Get term frequencies using `CountVectorizer`. (We ignore terms that appear in less than 10 documents to speed up computation.)

In [7]:
from sklearn.feature_extraction.text import CountVectorizer

count_vect = CountVectorizer(min_df=10)
X_train_counts = count_vect.fit_transform(train.data)
X_test_counts = count_vect.transform(test.data)

### Train and apply model

Note that we convert sparse matrices to dense ones. This is not efficient and should be avoided when working with large datasets.

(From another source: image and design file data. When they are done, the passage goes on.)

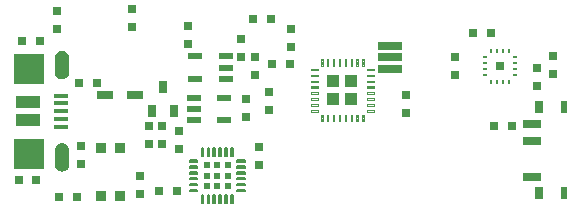
<source format=gbr>
G04 EAGLE Gerber RS-274X export*
G75*
%MOMM*%
%FSLAX34Y34*%
%LPD*%
%INSolderpaste Top*%
%IPPOS*%
%AMOC8*
5,1,8,0,0,1.08239X$1,22.5*%
G01*
%ADD10R,0.800000X0.800000*%
%ADD11R,1.200000X0.550000*%
%ADD12R,1.350000X0.800000*%
%ADD13R,0.900000X0.900000*%
%ADD14R,0.600000X0.600000*%
%ADD15C,0.140000*%
%ADD16R,2.500000X2.500000*%
%ADD17R,1.250000X0.300000*%
%ADD18R,2.000000X1.000000*%
%ADD19R,0.635000X1.016000*%
%ADD20R,1.016000X1.016000*%
%ADD21C,0.125000*%
%ADD22R,1.500000X0.700000*%
%ADD23R,0.600000X1.000000*%
%ADD24R,0.800000X1.000000*%
%ADD25R,0.711200X0.711200*%
%ADD26R,0.250000X0.400000*%
%ADD27R,0.400000X0.250000*%
%ADD28R,2.000000X0.700000*%

G36*
X48468Y141173D02*
X48468Y141173D01*
X49742Y141373D01*
X49789Y141390D01*
X49879Y141411D01*
X51075Y141889D01*
X51118Y141916D01*
X51201Y141956D01*
X52261Y142688D01*
X52297Y142724D01*
X52368Y142782D01*
X53239Y143732D01*
X53266Y143774D01*
X53323Y143847D01*
X53960Y144967D01*
X53977Y145014D01*
X54016Y145097D01*
X54389Y146331D01*
X54394Y146381D01*
X54414Y146471D01*
X54503Y147756D01*
X54501Y147776D01*
X54504Y147800D01*
X54504Y158800D01*
X54502Y158815D01*
X54503Y158835D01*
X54442Y159961D01*
X54431Y160008D01*
X54423Y160084D01*
X54142Y161177D01*
X54122Y161221D01*
X54100Y161294D01*
X53612Y162311D01*
X53584Y162350D01*
X53547Y162417D01*
X52870Y163320D01*
X52835Y163353D01*
X52786Y163411D01*
X51946Y164164D01*
X51905Y164190D01*
X51845Y164238D01*
X50874Y164812D01*
X50829Y164829D01*
X50762Y164865D01*
X49697Y165239D01*
X49650Y165247D01*
X49577Y165269D01*
X48460Y165428D01*
X48432Y165427D01*
X48280Y165428D01*
X47164Y165269D01*
X47118Y165254D01*
X47043Y165239D01*
X45978Y164865D01*
X45936Y164841D01*
X45866Y164812D01*
X44895Y164238D01*
X44858Y164206D01*
X44794Y164164D01*
X43954Y163411D01*
X43925Y163374D01*
X43870Y163320D01*
X43193Y162417D01*
X43171Y162374D01*
X43128Y162311D01*
X42640Y161294D01*
X42627Y161247D01*
X42598Y161177D01*
X42317Y160084D01*
X42314Y160036D01*
X42298Y159961D01*
X42237Y158835D01*
X42239Y158819D01*
X42236Y158800D01*
X42236Y147800D01*
X42239Y147785D01*
X42237Y147765D01*
X42298Y146639D01*
X42310Y146592D01*
X42317Y146516D01*
X42598Y145423D01*
X42618Y145379D01*
X42640Y145306D01*
X43128Y144289D01*
X43157Y144250D01*
X43193Y144183D01*
X43870Y143280D01*
X43905Y143247D01*
X43954Y143189D01*
X44794Y142436D01*
X44835Y142410D01*
X44895Y142362D01*
X45866Y141788D01*
X45911Y141771D01*
X45978Y141735D01*
X47043Y141361D01*
X47090Y141353D01*
X47164Y141331D01*
X48280Y141172D01*
X48281Y141172D01*
X48468Y141173D01*
G37*
G36*
X48468Y63173D02*
X48468Y63173D01*
X49742Y63373D01*
X49789Y63390D01*
X49879Y63411D01*
X51075Y63889D01*
X51118Y63916D01*
X51201Y63956D01*
X52261Y64688D01*
X52297Y64724D01*
X52368Y64782D01*
X53239Y65732D01*
X53266Y65774D01*
X53323Y65847D01*
X53960Y66967D01*
X53977Y67014D01*
X54016Y67097D01*
X54389Y68331D01*
X54394Y68381D01*
X54414Y68471D01*
X54503Y69756D01*
X54501Y69776D01*
X54504Y69800D01*
X54504Y80800D01*
X54502Y80815D01*
X54503Y80835D01*
X54442Y81961D01*
X54431Y82008D01*
X54423Y82084D01*
X54142Y83177D01*
X54122Y83221D01*
X54100Y83294D01*
X53612Y84311D01*
X53584Y84350D01*
X53547Y84417D01*
X52870Y85320D01*
X52835Y85353D01*
X52786Y85411D01*
X51946Y86164D01*
X51905Y86190D01*
X51845Y86238D01*
X50874Y86812D01*
X50829Y86829D01*
X50762Y86865D01*
X49697Y87239D01*
X49650Y87247D01*
X49577Y87269D01*
X48460Y87428D01*
X48432Y87427D01*
X48280Y87428D01*
X47164Y87269D01*
X47118Y87254D01*
X47043Y87239D01*
X45978Y86865D01*
X45936Y86841D01*
X45866Y86812D01*
X44895Y86238D01*
X44858Y86206D01*
X44794Y86164D01*
X43954Y85411D01*
X43925Y85374D01*
X43870Y85320D01*
X43193Y84417D01*
X43171Y84374D01*
X43128Y84311D01*
X42640Y83294D01*
X42627Y83247D01*
X42598Y83177D01*
X42317Y82084D01*
X42314Y82036D01*
X42298Y81961D01*
X42237Y80835D01*
X42239Y80819D01*
X42236Y80800D01*
X42236Y69800D01*
X42239Y69785D01*
X42237Y69765D01*
X42298Y68639D01*
X42310Y68592D01*
X42317Y68516D01*
X42598Y67423D01*
X42618Y67379D01*
X42640Y67306D01*
X43128Y66289D01*
X43157Y66250D01*
X43193Y66183D01*
X43870Y65280D01*
X43905Y65247D01*
X43954Y65189D01*
X44794Y64436D01*
X44835Y64410D01*
X44895Y64362D01*
X45866Y63788D01*
X45911Y63771D01*
X45978Y63735D01*
X47043Y63361D01*
X47090Y63353D01*
X47164Y63331D01*
X48280Y63172D01*
X48281Y63172D01*
X48468Y63173D01*
G37*
D10*
X200260Y160070D03*
X200260Y175310D03*
D11*
X186991Y141630D03*
X186991Y151130D03*
X186991Y160630D03*
X160989Y160630D03*
X160989Y141630D03*
D12*
X84455Y128270D03*
X109855Y128270D03*
D11*
X159719Y125705D03*
X159719Y116205D03*
X159719Y106705D03*
X185721Y106705D03*
X185721Y125705D03*
D10*
X11550Y55880D03*
X26550Y55880D03*
X45720Y41910D03*
X60960Y41910D03*
X154940Y186690D03*
X154940Y171450D03*
D13*
X97535Y42365D03*
X97535Y83365D03*
X81535Y42365D03*
X81535Y83365D03*
D10*
X29725Y173355D03*
X14725Y173355D03*
X44450Y199390D03*
X44450Y184150D03*
D14*
X170705Y50690D03*
X179705Y59690D03*
X170705Y59690D03*
X170705Y68690D03*
X188705Y68690D03*
X188705Y50690D03*
X188705Y59690D03*
X179705Y68690D03*
X179705Y50690D03*
D15*
X163005Y72890D02*
X156405Y72890D01*
X163005Y72890D02*
X163005Y71490D01*
X156405Y71490D01*
X156405Y72890D01*
X156405Y72820D02*
X163005Y72820D01*
X163005Y67890D02*
X156405Y67890D01*
X163005Y67890D02*
X163005Y66490D01*
X156405Y66490D01*
X156405Y67890D01*
X156405Y67820D02*
X163005Y67820D01*
X163005Y62890D02*
X156405Y62890D01*
X163005Y62890D02*
X163005Y61490D01*
X156405Y61490D01*
X156405Y62890D01*
X156405Y62820D02*
X163005Y62820D01*
X163005Y57890D02*
X156405Y57890D01*
X163005Y57890D02*
X163005Y56490D01*
X156405Y56490D01*
X156405Y57890D01*
X156405Y57820D02*
X163005Y57820D01*
X163005Y52890D02*
X156405Y52890D01*
X163005Y52890D02*
X163005Y51490D01*
X156405Y51490D01*
X156405Y52890D01*
X156405Y52820D02*
X163005Y52820D01*
X163005Y47890D02*
X156405Y47890D01*
X163005Y47890D02*
X163005Y46490D01*
X156405Y46490D01*
X156405Y47890D01*
X156405Y47820D02*
X163005Y47820D01*
X167905Y42990D02*
X167905Y36390D01*
X166505Y36390D01*
X166505Y42990D01*
X167905Y42990D01*
X167905Y37720D02*
X166505Y37720D01*
X166505Y39050D02*
X167905Y39050D01*
X167905Y40380D02*
X166505Y40380D01*
X166505Y41710D02*
X167905Y41710D01*
X172905Y42990D02*
X172905Y36390D01*
X171505Y36390D01*
X171505Y42990D01*
X172905Y42990D01*
X172905Y37720D02*
X171505Y37720D01*
X171505Y39050D02*
X172905Y39050D01*
X172905Y40380D02*
X171505Y40380D01*
X171505Y41710D02*
X172905Y41710D01*
X177905Y42990D02*
X177905Y36390D01*
X176505Y36390D01*
X176505Y42990D01*
X177905Y42990D01*
X177905Y37720D02*
X176505Y37720D01*
X176505Y39050D02*
X177905Y39050D01*
X177905Y40380D02*
X176505Y40380D01*
X176505Y41710D02*
X177905Y41710D01*
X182905Y42990D02*
X182905Y36390D01*
X181505Y36390D01*
X181505Y42990D01*
X182905Y42990D01*
X182905Y37720D02*
X181505Y37720D01*
X181505Y39050D02*
X182905Y39050D01*
X182905Y40380D02*
X181505Y40380D01*
X181505Y41710D02*
X182905Y41710D01*
X187905Y42990D02*
X187905Y36390D01*
X186505Y36390D01*
X186505Y42990D01*
X187905Y42990D01*
X187905Y37720D02*
X186505Y37720D01*
X186505Y39050D02*
X187905Y39050D01*
X187905Y40380D02*
X186505Y40380D01*
X186505Y41710D02*
X187905Y41710D01*
X192905Y42990D02*
X192905Y36390D01*
X191505Y36390D01*
X191505Y42990D01*
X192905Y42990D01*
X192905Y37720D02*
X191505Y37720D01*
X191505Y39050D02*
X192905Y39050D01*
X192905Y40380D02*
X191505Y40380D01*
X191505Y41710D02*
X192905Y41710D01*
X196405Y46490D02*
X203005Y46490D01*
X196405Y46490D02*
X196405Y47890D01*
X203005Y47890D01*
X203005Y46490D01*
X203005Y47820D02*
X196405Y47820D01*
X196405Y51490D02*
X203005Y51490D01*
X196405Y51490D02*
X196405Y52890D01*
X203005Y52890D01*
X203005Y51490D01*
X203005Y52820D02*
X196405Y52820D01*
X196405Y56490D02*
X203005Y56490D01*
X196405Y56490D02*
X196405Y57890D01*
X203005Y57890D01*
X203005Y56490D01*
X203005Y57820D02*
X196405Y57820D01*
X196405Y61490D02*
X203005Y61490D01*
X196405Y61490D02*
X196405Y62890D01*
X203005Y62890D01*
X203005Y61490D01*
X203005Y62820D02*
X196405Y62820D01*
X196405Y66490D02*
X203005Y66490D01*
X196405Y66490D02*
X196405Y67890D01*
X203005Y67890D01*
X203005Y66490D01*
X203005Y67820D02*
X196405Y67820D01*
X196405Y71490D02*
X203005Y71490D01*
X196405Y71490D02*
X196405Y72890D01*
X203005Y72890D01*
X203005Y71490D01*
X203005Y72820D02*
X196405Y72820D01*
X191505Y76390D02*
X191505Y82990D01*
X192905Y82990D01*
X192905Y76390D01*
X191505Y76390D01*
X191505Y77720D02*
X192905Y77720D01*
X192905Y79050D02*
X191505Y79050D01*
X191505Y80380D02*
X192905Y80380D01*
X192905Y81710D02*
X191505Y81710D01*
X186505Y82990D02*
X186505Y76390D01*
X186505Y82990D02*
X187905Y82990D01*
X187905Y76390D01*
X186505Y76390D01*
X186505Y77720D02*
X187905Y77720D01*
X187905Y79050D02*
X186505Y79050D01*
X186505Y80380D02*
X187905Y80380D01*
X187905Y81710D02*
X186505Y81710D01*
X181505Y82990D02*
X181505Y76390D01*
X181505Y82990D02*
X182905Y82990D01*
X182905Y76390D01*
X181505Y76390D01*
X181505Y77720D02*
X182905Y77720D01*
X182905Y79050D02*
X181505Y79050D01*
X181505Y80380D02*
X182905Y80380D01*
X182905Y81710D02*
X181505Y81710D01*
X176505Y82990D02*
X176505Y76390D01*
X176505Y82990D02*
X177905Y82990D01*
X177905Y76390D01*
X176505Y76390D01*
X176505Y77720D02*
X177905Y77720D01*
X177905Y79050D02*
X176505Y79050D01*
X176505Y80380D02*
X177905Y80380D01*
X177905Y81710D02*
X176505Y81710D01*
X171505Y82990D02*
X171505Y76390D01*
X171505Y82990D02*
X172905Y82990D01*
X172905Y76390D01*
X171505Y76390D01*
X171505Y77720D02*
X172905Y77720D01*
X172905Y79050D02*
X171505Y79050D01*
X171505Y80380D02*
X172905Y80380D01*
X172905Y81710D02*
X171505Y81710D01*
X166505Y82990D02*
X166505Y76390D01*
X166505Y82990D02*
X167905Y82990D01*
X167905Y76390D01*
X166505Y76390D01*
X166505Y77720D02*
X167905Y77720D01*
X167905Y79050D02*
X166505Y79050D01*
X166505Y80380D02*
X167905Y80380D01*
X167905Y81710D02*
X166505Y81710D01*
D16*
X20370Y150300D03*
X20370Y78300D03*
D17*
X47120Y127300D03*
X47120Y120800D03*
X47120Y114300D03*
X47120Y107800D03*
X47120Y101300D03*
D18*
X19370Y121800D03*
X19370Y106800D03*
D10*
X225425Y192405D03*
X210185Y192405D03*
X64770Y69723D03*
X64770Y84963D03*
D19*
X124485Y114460D03*
X143485Y114460D03*
X133985Y134460D03*
D10*
X211455Y160020D03*
X211455Y144780D03*
X114300Y59055D03*
X114300Y43815D03*
X204470Y109220D03*
X204470Y124460D03*
X339725Y113030D03*
X339725Y128270D03*
X226060Y154305D03*
X241300Y154305D03*
X241935Y183515D03*
X241935Y168275D03*
D20*
X293370Y124460D03*
X278130Y124460D03*
X293370Y139700D03*
X278130Y139700D03*
D21*
X306375Y115205D02*
X312125Y115205D01*
X312125Y113955D01*
X306375Y113955D01*
X306375Y115205D01*
X306375Y115142D02*
X312125Y115142D01*
X312125Y120205D02*
X306375Y120205D01*
X312125Y120205D02*
X312125Y118955D01*
X306375Y118955D01*
X306375Y120205D01*
X306375Y120142D02*
X312125Y120142D01*
X312125Y125205D02*
X306375Y125205D01*
X312125Y125205D02*
X312125Y123955D01*
X306375Y123955D01*
X306375Y125205D01*
X306375Y125142D02*
X312125Y125142D01*
X312125Y130205D02*
X306375Y130205D01*
X312125Y130205D02*
X312125Y128955D01*
X306375Y128955D01*
X306375Y130205D01*
X306375Y130142D02*
X312125Y130142D01*
X312125Y135205D02*
X306375Y135205D01*
X312125Y135205D02*
X312125Y133955D01*
X306375Y133955D01*
X306375Y135205D01*
X306375Y135142D02*
X312125Y135142D01*
X312125Y140205D02*
X306375Y140205D01*
X312125Y140205D02*
X312125Y138955D01*
X306375Y138955D01*
X306375Y140205D01*
X306375Y140142D02*
X312125Y140142D01*
X312125Y145205D02*
X306375Y145205D01*
X312125Y145205D02*
X312125Y143955D01*
X306375Y143955D01*
X306375Y145205D01*
X306375Y145142D02*
X312125Y145142D01*
X312125Y150205D02*
X306375Y150205D01*
X312125Y150205D02*
X312125Y148955D01*
X306375Y148955D01*
X306375Y150205D01*
X306375Y150142D02*
X312125Y150142D01*
X303875Y158455D02*
X302625Y158455D01*
X303875Y158455D02*
X303875Y152705D01*
X302625Y152705D01*
X302625Y158455D01*
X302625Y153892D02*
X303875Y153892D01*
X303875Y155079D02*
X302625Y155079D01*
X302625Y156266D02*
X303875Y156266D01*
X303875Y157453D02*
X302625Y157453D01*
X298875Y158455D02*
X297625Y158455D01*
X298875Y158455D02*
X298875Y152705D01*
X297625Y152705D01*
X297625Y158455D01*
X297625Y153892D02*
X298875Y153892D01*
X298875Y155079D02*
X297625Y155079D01*
X297625Y156266D02*
X298875Y156266D01*
X298875Y157453D02*
X297625Y157453D01*
X293875Y158455D02*
X292625Y158455D01*
X293875Y158455D02*
X293875Y152705D01*
X292625Y152705D01*
X292625Y158455D01*
X292625Y153892D02*
X293875Y153892D01*
X293875Y155079D02*
X292625Y155079D01*
X292625Y156266D02*
X293875Y156266D01*
X293875Y157453D02*
X292625Y157453D01*
X288875Y158455D02*
X287625Y158455D01*
X288875Y158455D02*
X288875Y152705D01*
X287625Y152705D01*
X287625Y158455D01*
X287625Y153892D02*
X288875Y153892D01*
X288875Y155079D02*
X287625Y155079D01*
X287625Y156266D02*
X288875Y156266D01*
X288875Y157453D02*
X287625Y157453D01*
X283875Y158455D02*
X282625Y158455D01*
X283875Y158455D02*
X283875Y152705D01*
X282625Y152705D01*
X282625Y158455D01*
X282625Y153892D02*
X283875Y153892D01*
X283875Y155079D02*
X282625Y155079D01*
X282625Y156266D02*
X283875Y156266D01*
X283875Y157453D02*
X282625Y157453D01*
X278875Y158455D02*
X277625Y158455D01*
X278875Y158455D02*
X278875Y152705D01*
X277625Y152705D01*
X277625Y158455D01*
X277625Y153892D02*
X278875Y153892D01*
X278875Y155079D02*
X277625Y155079D01*
X277625Y156266D02*
X278875Y156266D01*
X278875Y157453D02*
X277625Y157453D01*
X273875Y158455D02*
X272625Y158455D01*
X273875Y158455D02*
X273875Y152705D01*
X272625Y152705D01*
X272625Y158455D01*
X272625Y153892D02*
X273875Y153892D01*
X273875Y155079D02*
X272625Y155079D01*
X272625Y156266D02*
X273875Y156266D01*
X273875Y157453D02*
X272625Y157453D01*
X268875Y158455D02*
X267625Y158455D01*
X268875Y158455D02*
X268875Y152705D01*
X267625Y152705D01*
X267625Y158455D01*
X267625Y153892D02*
X268875Y153892D01*
X268875Y155079D02*
X267625Y155079D01*
X267625Y156266D02*
X268875Y156266D01*
X268875Y157453D02*
X267625Y157453D01*
X265125Y150205D02*
X259375Y150205D01*
X265125Y150205D02*
X265125Y148955D01*
X259375Y148955D01*
X259375Y150205D01*
X259375Y150142D02*
X265125Y150142D01*
X265125Y145205D02*
X259375Y145205D01*
X265125Y145205D02*
X265125Y143955D01*
X259375Y143955D01*
X259375Y145205D01*
X259375Y145142D02*
X265125Y145142D01*
X265125Y140205D02*
X259375Y140205D01*
X265125Y140205D02*
X265125Y138955D01*
X259375Y138955D01*
X259375Y140205D01*
X259375Y140142D02*
X265125Y140142D01*
X265125Y135205D02*
X259375Y135205D01*
X265125Y135205D02*
X265125Y133955D01*
X259375Y133955D01*
X259375Y135205D01*
X259375Y135142D02*
X265125Y135142D01*
X265125Y130205D02*
X259375Y130205D01*
X265125Y130205D02*
X265125Y128955D01*
X259375Y128955D01*
X259375Y130205D01*
X259375Y130142D02*
X265125Y130142D01*
X265125Y125205D02*
X259375Y125205D01*
X265125Y125205D02*
X265125Y123955D01*
X259375Y123955D01*
X259375Y125205D01*
X259375Y125142D02*
X265125Y125142D01*
X265125Y120205D02*
X259375Y120205D01*
X265125Y120205D02*
X265125Y118955D01*
X259375Y118955D01*
X259375Y120205D01*
X259375Y120142D02*
X265125Y120142D01*
X265125Y115205D02*
X259375Y115205D01*
X265125Y115205D02*
X265125Y113955D01*
X259375Y113955D01*
X259375Y115205D01*
X259375Y115142D02*
X265125Y115142D01*
X267625Y111455D02*
X268875Y111455D01*
X268875Y105705D01*
X267625Y105705D01*
X267625Y111455D01*
X267625Y106892D02*
X268875Y106892D01*
X268875Y108079D02*
X267625Y108079D01*
X267625Y109266D02*
X268875Y109266D01*
X268875Y110453D02*
X267625Y110453D01*
X272625Y111455D02*
X273875Y111455D01*
X273875Y105705D01*
X272625Y105705D01*
X272625Y111455D01*
X272625Y106892D02*
X273875Y106892D01*
X273875Y108079D02*
X272625Y108079D01*
X272625Y109266D02*
X273875Y109266D01*
X273875Y110453D02*
X272625Y110453D01*
X277625Y111455D02*
X278875Y111455D01*
X278875Y105705D01*
X277625Y105705D01*
X277625Y111455D01*
X277625Y106892D02*
X278875Y106892D01*
X278875Y108079D02*
X277625Y108079D01*
X277625Y109266D02*
X278875Y109266D01*
X278875Y110453D02*
X277625Y110453D01*
X282625Y111455D02*
X283875Y111455D01*
X283875Y105705D01*
X282625Y105705D01*
X282625Y111455D01*
X282625Y106892D02*
X283875Y106892D01*
X283875Y108079D02*
X282625Y108079D01*
X282625Y109266D02*
X283875Y109266D01*
X283875Y110453D02*
X282625Y110453D01*
X287625Y111455D02*
X288875Y111455D01*
X288875Y105705D01*
X287625Y105705D01*
X287625Y111455D01*
X287625Y106892D02*
X288875Y106892D01*
X288875Y108079D02*
X287625Y108079D01*
X287625Y109266D02*
X288875Y109266D01*
X288875Y110453D02*
X287625Y110453D01*
X292625Y111455D02*
X293875Y111455D01*
X293875Y105705D01*
X292625Y105705D01*
X292625Y111455D01*
X292625Y106892D02*
X293875Y106892D01*
X293875Y108079D02*
X292625Y108079D01*
X292625Y109266D02*
X293875Y109266D01*
X293875Y110453D02*
X292625Y110453D01*
X297625Y111455D02*
X298875Y111455D01*
X298875Y105705D01*
X297625Y105705D01*
X297625Y111455D01*
X297625Y106892D02*
X298875Y106892D01*
X298875Y108079D02*
X297625Y108079D01*
X297625Y109266D02*
X298875Y109266D01*
X298875Y110453D02*
X297625Y110453D01*
X302625Y111455D02*
X303875Y111455D01*
X303875Y105705D01*
X302625Y105705D01*
X302625Y111455D01*
X302625Y106892D02*
X303875Y106892D01*
X303875Y108079D02*
X302625Y108079D01*
X302625Y109266D02*
X303875Y109266D01*
X303875Y110453D02*
X302625Y110453D01*
D10*
X215265Y68580D03*
X215265Y83820D03*
X62865Y138430D03*
X78105Y138430D03*
X223317Y130921D03*
X223317Y115681D03*
X145415Y46990D03*
X130175Y46990D03*
X121920Y86360D03*
X121920Y101600D03*
X133350Y86360D03*
X133350Y101600D03*
X147320Y97790D03*
X147320Y82550D03*
D22*
X446050Y103780D03*
X446050Y88780D03*
X446050Y58780D03*
D23*
X473550Y117780D03*
D24*
X452550Y117780D03*
D23*
X473550Y44780D03*
D24*
X452550Y44780D03*
D10*
X107696Y200660D03*
X107696Y185420D03*
X414020Y101600D03*
X429260Y101600D03*
D25*
X419100Y152400D03*
D26*
X426600Y165400D03*
X421600Y165400D03*
X416600Y165400D03*
X411600Y165400D03*
D27*
X406100Y159900D03*
X406100Y154900D03*
X406100Y149900D03*
X406100Y144900D03*
D26*
X411600Y139400D03*
X416600Y139400D03*
X421600Y139400D03*
X426600Y139400D03*
D27*
X432100Y144900D03*
X432100Y149900D03*
X432100Y154900D03*
X432100Y159900D03*
D10*
X381000Y160020D03*
X381000Y144780D03*
X411480Y180340D03*
X396240Y180340D03*
X464058Y160782D03*
X464058Y145542D03*
X450850Y151130D03*
X450850Y135890D03*
D28*
X326390Y149766D03*
X326390Y159766D03*
X326390Y169766D03*
M02*

</source>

Nevertheless, this simplifies the implementation for this exercise.

In [8]:
nb = NBClassifier()
nb.fit(X_train_counts.toarray(), train.target.tolist())
predicted = nb.predict(X_test_counts.toarray())

### Evaluation

In [9]:
from sklearn import metrics


print(f"{metrics.accuracy_score(test.target, np.asarray(predicted)):.3f}")

0.595


**TODO** Once you completed the exercise E2-3, check back here to see if the performance you got with the implementation from scratch is comparable to that of sklearn. Most likely, you'll see quite a bit difference. Can you find out the reason for that? You can share the solution at the next class session (for a bonus point).

## Optional exercises

If you're done, try to implement it without making a conversion to dense matrices.

Also, do we really need to precompute and store all term probabilities?